3H Project: Introduction to Reinforcement Learning

Reinforcement Learning is a mathematical and computational framework for studying how an agent can learn to make decisions through interaction with an environment. Unlike supervised learning, where correct answers are usually provided in advance, reinforcement learning is based on trial and error, rewards, and long-term consequences. This project will introduce the basic ideas of reinforcement learning, including Markov decision processes, policies, value functions, Q-learning, policy gradients, and simple deep reinforcement learning methods.

Group project

The group project will provide an introduction to the main ideas and methods of reinforcement learning. We will work through selected parts of the Hugging Face Reinforcement Learning course, supported by standard textbook material.

By the end of the group project, students will have learned the basic language and concepts of reinforcement learning, practised explaining these concepts to each other, and implemented small computational examples where appropriate. Topics may include agents and environments, reward functions, exploration versus exploitation, value functions, Bellman equations, Q-learning, policy gradients, and simple neural-network-based RL methods.

Mode of Operation and Evidence of Learning

The group will work through selected readings, online course material, and computational exercises. Students will meet regularly to discuss the material, divide preparation tasks, explain concepts to each other, and develop short Python demonstrations of key algorithms where appropriate. Supervisor meetings will be used to clarify difficult points, review progress, discuss code and model behaviour, and guide the group towards the final presentation and oral examination.

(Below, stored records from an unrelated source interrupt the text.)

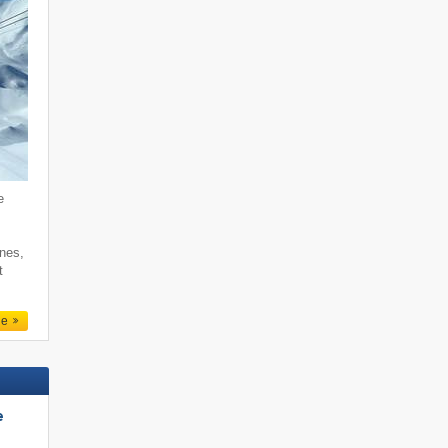
e
rnes,
t
le
e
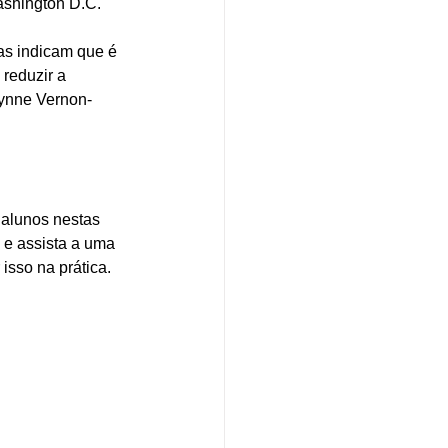
ashington D.C. 
as indicam que é 
reduzir a 
Lynne Vernon-
 alunos nestas 
 e assista a uma 
sso na prática. 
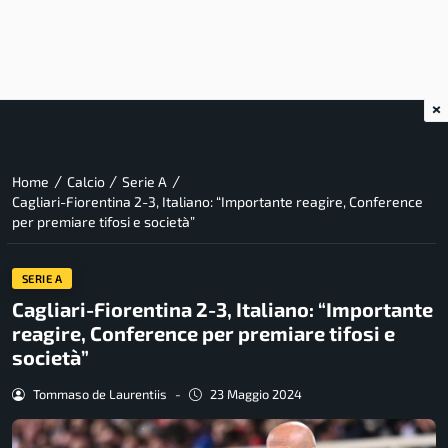
×
/
/
/
Home
Calcio
Serie A
Cagliari-Fiorentina 2-3, Italiano: “Importante reagire, Conference
per premiare tifosi e società”
SERIE A
Cagliari-Fiorentina 2-3, Italiano: “Importante
reagire, Conference per premiare tifosi e
società”
Tommaso de Laurentiis
-
23 Maggio 2024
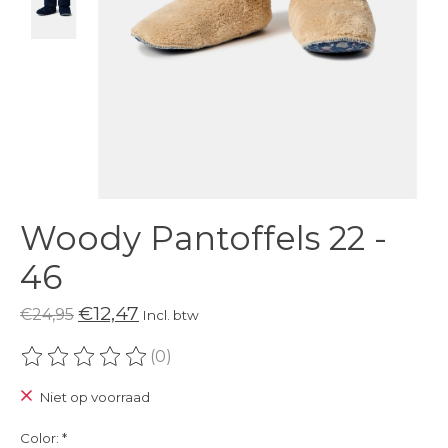
Woody Pantoffels 22 -
46
€12,47
€24,95
Incl. btw
(0)
De beoordeling van dit product is
0
van de 5
Niet op voorraad
Color:
*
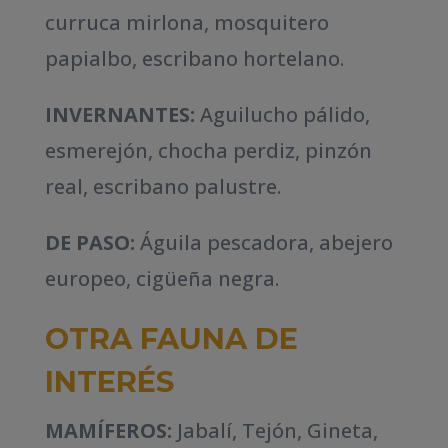
curruca mirlona, mosquitero
papialbo, escribano hortelano.
INVERNANTES:
Aguilucho pálido,
esmerejón, chocha perdiz, pinzón
real, escribano palustre.
DE PASO:
Águila pescadora, abejero
europeo, cigüeña negra.
OTRA FAUNA DE
INTERÉS
MAMÍFEROS:
Jabalí, Tejón, Gineta,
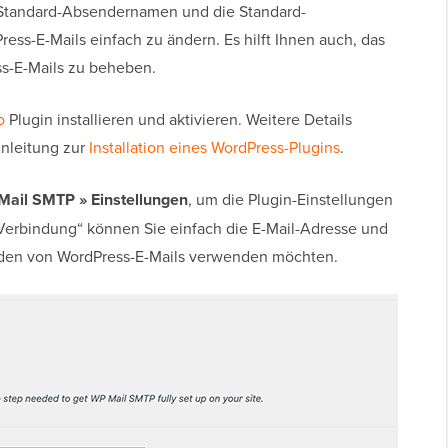
n Standard-Absendernamen und die Standard-
ss-E-Mails einfach zu ändern. Es hilft Ihnen auch, das
ss-E-Mails zu beheben.
o
Plugin installieren und aktivieren. Weitere Details
-Anleitung zur
Installation eines WordPress-Plugins
.
ail SMTP » Einstellungen
, um die Plugin-Einstellungen
 Verbindung“ können Sie einfach die E-Mail-Adresse und
den von WordPress-E-Mails verwenden möchten.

Evidence of learning will include participation in group discussions, weekly diary entries recording progress and contributions, short student-led explanations of the material, Python code demonstrations or computational experiments, the final group presentation, and the oral examination. Students will be expected to explain both the mathematical idea behind an algorithm and the behaviour of their implementation. For example, they should be able to explain what an agent is learning, how rewards affect behaviour, why exploration matters, and what can go wrong when the reward or environment is poorly chosen.

Individual project

The individual project will allow students to explore a more specialised reinforcement learning topic or application. Possible topics include reinforcement learning for simple games, trading or portfolio strategies, exploration versus exploitation, comparison of value-based and policy-based methods, reinforcement learning in control problems, or the limitations of RL methods such as instability, reward misspecification, and poor generalisation.

Mode of Operation and Evidence of Learning

Students will choose an individual direction, in consultation with the supervisor, and investigate it through a mixture of reading, computational experiments, and written explanation. Evidence of learning will be provided through the final written project, which should demonstrate understanding of the chosen reinforcement learning method or application, explain the relevant mathematical or computational ideas, and, where appropriate, include working Python code and analysis of the results.

Pre-/co-requisites

Students should be comfortable with basic probability, linear algebra, and Python programming. Some familiarity with machine learning would be useful but is not essential.

Resources

Sutton and Barto, Reinforcement Learning: An Introduction; Hugging Face Deep Reinforcement Learning Course; David Silver’s Reinforcement Learning lectures; selected papers, notes, or documentation depending on the chosen individual-project topic.